Irak-Krise EU für Waffenlieferungen an Kurden

Lieferungen von Waffen in den Irak werden wahrscheinlicher: Die EU-Außenminister haben sich nach Diplomatenangaben dafür ausgesprochen. Deutschland hat am Freitag bereits mit Hilfslieferungen begonnen.
Peschmerga-Kämpfer in Khazer: Die EU begrüßt die Lieferung von Waffen durch einzelne Mitgliedstaaten

Peschmerga-Kämpfer in Khazer: Die EU begrüßt die Lieferung von Waffen durch einzelne Mitgliedstaaten

Foto: STRINGER/IRAQ/ REUTERS

Brüssel - Die Außenminister der Europäischen Union haben sich auf eine gemeinsame Erklärung geeinigt, in der sie die Lieferung von Waffen durch einzelne EU-Mitgliedstaaten begrüßten. Das bestätigte Bundesaußenminister Frank-Walter Steinmeier am Rande eines Außenministertreffens in Brüssel. Die Chefdiplomaten der EU-Staaten waren zusammengekommen, um über die mögliche Lieferung von Waffen an die Kurden zu beraten, die gegen die Dschihadistengruppe "Islamischer Staat" (IS) kämpfen.

Deutschland hatte am Freitagmorgen bereits Hilfslieferungen für die Flüchtlinge im Nordirak gestartet.
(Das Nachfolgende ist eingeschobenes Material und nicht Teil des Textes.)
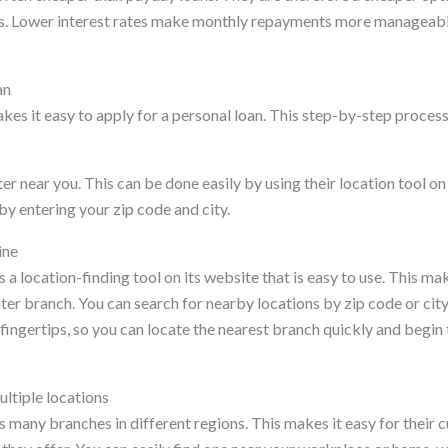
s. Lower interest rates make monthly repayments more manageable
an
es it easy to apply for a personal loan. This step-by-step process 
ter near you. This can be done easily by using their location tool o
y entering your zip code and city.
ine
 a location-finding tool on its website that is easy to use. This mak
ter branch. You can search for nearby locations by zip code or city 
 fingertips, so you can locate the nearest branch quickly and begin 
ltiple locations
 many branches in different regions. This makes it easy for their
Fünf Transportflieger der Bundeswehr sollen bis Samstagfrüh insgesamt 36 Tonnen Lebensmittel, Medikamente und Decken in die Kurdenmetropole Arbil bringen.

Steinmeier selbst will am Wochenende in die Region reisen, um sich ein genaues Bild von der Lage zu machen. Er hatte vor dem Treffen betont, die Europäer dürften sich nicht darauf beschränken, die US-Luftangriffe gegen die Dschihadisten zu begrüßen und den "mutigen Kampf der kurdischen Sicherheitskräfte zu loben". Dabei sei er dafür, "dass wir bis an die Grenze des rechtlich und politisch Machbaren gehen".

Diskussion in Deutschland

Ob Deutschland Waffen an irakische Kurden liefern soll oder nicht, ist umstritten: Verteidigungsministerin Ursula von der Leyen sagte der "Bild"-Zeitung: "Wenn sich ein Völkermord nur mit deutschen Waffen verhindern lässt, dann müssen wir helfen." Zugleich wies sie darauf hin, dass die Kurden, die vor Ort gegen die IS-Miliz kämpften, vor allem Waffen aus der ehemaligen Sowjetunion kennen würden. "Solche Waffen hat Deutschland nicht und könnte sie auch nicht kurzfristig liefern."

Auch Kanzlerin Angela Merkel machte klar, dass Waffenlieferungen eine Option seien. "Wir nutzen den Spielraum, den uns der politische und rechtliche Rahmen für Rüstungsexporte gibt", sagte sie der "Hannoverschen Allgemeinen Zeitung". Es sei entsetzlich, was Menschen im Nordirak - Jesiden, Christen und andere - durch die IS-Terrorgruppe erleiden würden.

Massaker im Nordirak

Die Gewalt im Nordirak geht weiter: IS-Kämpfer sollen in einem jesidischen Dorf ein Massaker angerichtet haben. Die Extremisten hätten in dem Ort Tel Kudscho in der Sindschar-Region mindestens achtzig Männer getötet, berichtete die kurdische Nachrichtenagentur Basnews. Andere jesidische Quellen sprachen von hundert Toten.

Die kurdische Nachrichtenseite Rudaw meldete über Twitter, die Opfer seien erschossen worden, weil sie nicht zum Islam übertreten wollten. Frauen und Kinder seien an einen anderen Ort verschleppt worden. Der Zentralrat der Jesiden in Deutschland spricht von Hunderten Toten.

Der "Islamische Staat" beherrscht weite Gebiete im Norden und Westen des Irak. Unterstützt werden die Extremisten von Sunniten, die sich von Nuri al-Malikis Regierung diskriminiert fühlten. Der IS-Vormarsch löste eine Massenflucht aus. Allein seit Anfang vergangener Woche verließen mehr als 200.000 Iraker ihre Heimatorte. Mehrere zehntausend Flüchtlinge waren über Tage im Sindschar-Gebirge im Nordirak eingeschlossen.